Через пять минут Дин вовсю лупил кулаком в дверь Холлаганов. Это было не слишком тактично, с учётом горя, постигшего этот дом, но Дину сейчас было не до приличий.
После продолжительной череды ударов дверь отворилась, скрипнув и явив одутловатое, красное лицо мистера Холлагана, нежно любившего утку по-пекински. От безутешного вдовца штыняло виски, так, что Дин невольно махнул перед лицом рукой.
— Что вам надо? — хрипло спросил вдовец, и Дин доходчиво объяснил, что ему надо.
Худшие подозрения подтвердились. Месяц назад Холлаганы, поддавшись захватившей Мэлдон-Крик моде, посетили салон мадам Ольшанс. Вот только в отличие от Дина, мистер Холлаган, как и большинство его друзей, знали, зачем туда идут. Входит мегера, выходит овечка — вот что говорили о женщинах, побывавших на приёме у провидицы из синего домика. И это была чистая правда, в чём мистер Холлаган убедился на примере своих приятелей, без труда уговоривших его попробовать обуздать собственную жёнушку, которая в последнее время совсем его заела.
— Тогда ж никто не думал, чем оно обернётся, — всхлипывая и отхлёбывая из горла виски — дрянной, судя по тому, с какой силой он штынял — говорил мистер Холлаган, рухнув в кресло напротив Дина. — Тогда ни одна на себя рук не наложила, и все были радостные такие, и кроткие, как овечки. И вроде счастливые даже. Я ж её любил, мою Салли, вы не подумайте, мистер, я зла ей никакого не хотел. Я просто хотел, чтоб она стала ласковая, она же была когда-то такой, тридцать лет назад, когда мы только поженились. И сперва всё хорошо было, она такой и стала — шлёпанцы мне приносила по утрам, и еду готовила, как когда-то, и от супружеского долга не отказывалась! Сперва оно всё было как надо, путём, а потом… ну не знаю, правда, но как-то оно иногда стало немного раздражать… Я ей что ни скажу, а она в ответ всё «да, дорогой» и «конечно, дорогой». Ну я вспылил пару раз…. с кем не бывает… а сегодня утром… сегодня совсем сильно вспылил, у меня вообще характер скверный, а она тридцать лет его терпела, моя Салли… Я возьми утром да и скажи ей в сердцах: да чтоб ты сдохла, старая карга! Я ей миллион раз такое говорил раньше, мистер. А она…

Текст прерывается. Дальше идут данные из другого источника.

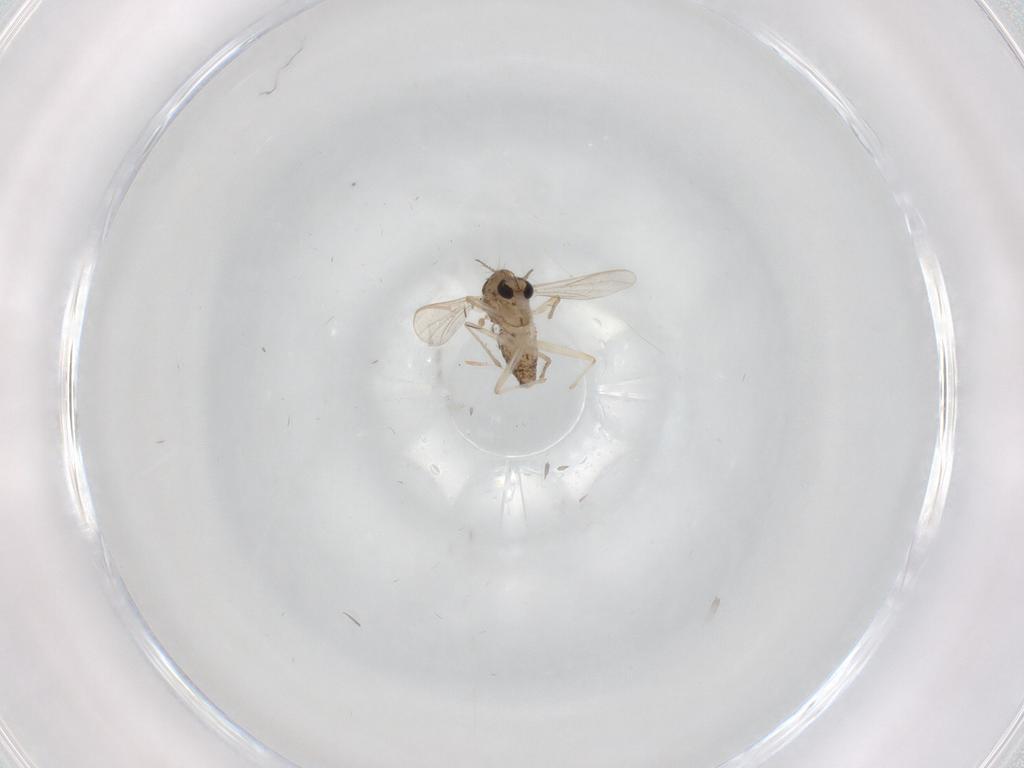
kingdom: Animalia
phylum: Arthropoda
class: Insecta
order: Diptera
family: Chironomidae
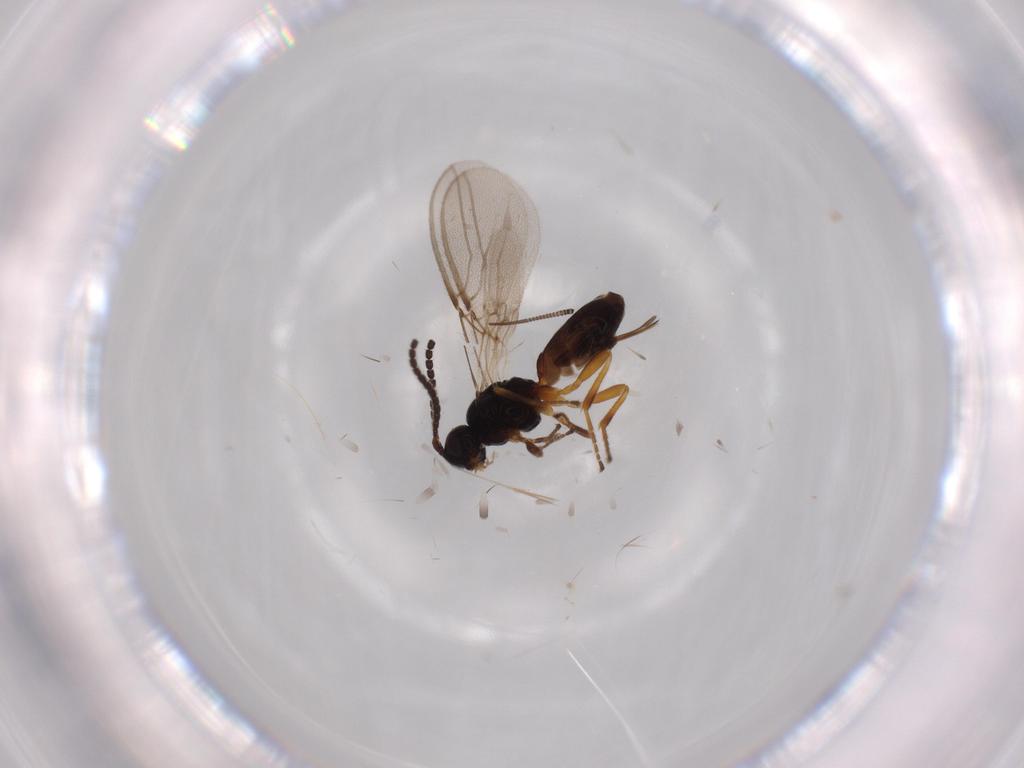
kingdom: Animalia
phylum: Arthropoda
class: Insecta
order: Hymenoptera
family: Braconidae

— Она взяла и послушалась, — сказал Дин. За весь монолог мистера Холлаган, прерываемый сухими всхлипами и бульканьем виски, он не сказал ни слова. Просто не мог.
Мистер Холлаган тяжело кивнул и опять приложился к бутылке.
— Поглядела на меня так обиженно, с упрёком… сказала: «Да, дорогой» — и ушла, ну а я так привык, что внимания даже не обратил. А потом выхожу на кухню, а она лежит и…
Мистер Холлаган уронил голову на грудь и протяжно заревел. Дин в порядке утешения предложил ему выпить вместе, на что мистер Холлаган откликнулся с большой охотой. И Дин выпил, потому что ему самому это очень требовалось в данный момент.
Он подумал, что недооценивал серьёзность ситуации. И ещё что должен быть очень, очень осторожен с Сэмом, пока всё это не кончится.
Как только эта мысль пришла ему в голову, он тут же распрощался с незадачливым супругом Салли Холлаган и помчался обратно в мотель, судорожно прокручивая всё, что успел сказать Сэму днём. Вроде бы там не было пожеланий провалиться в ад и пойти на хрен, так что Дин имел основания надеяться застать Сэма там же, где он его и оставил.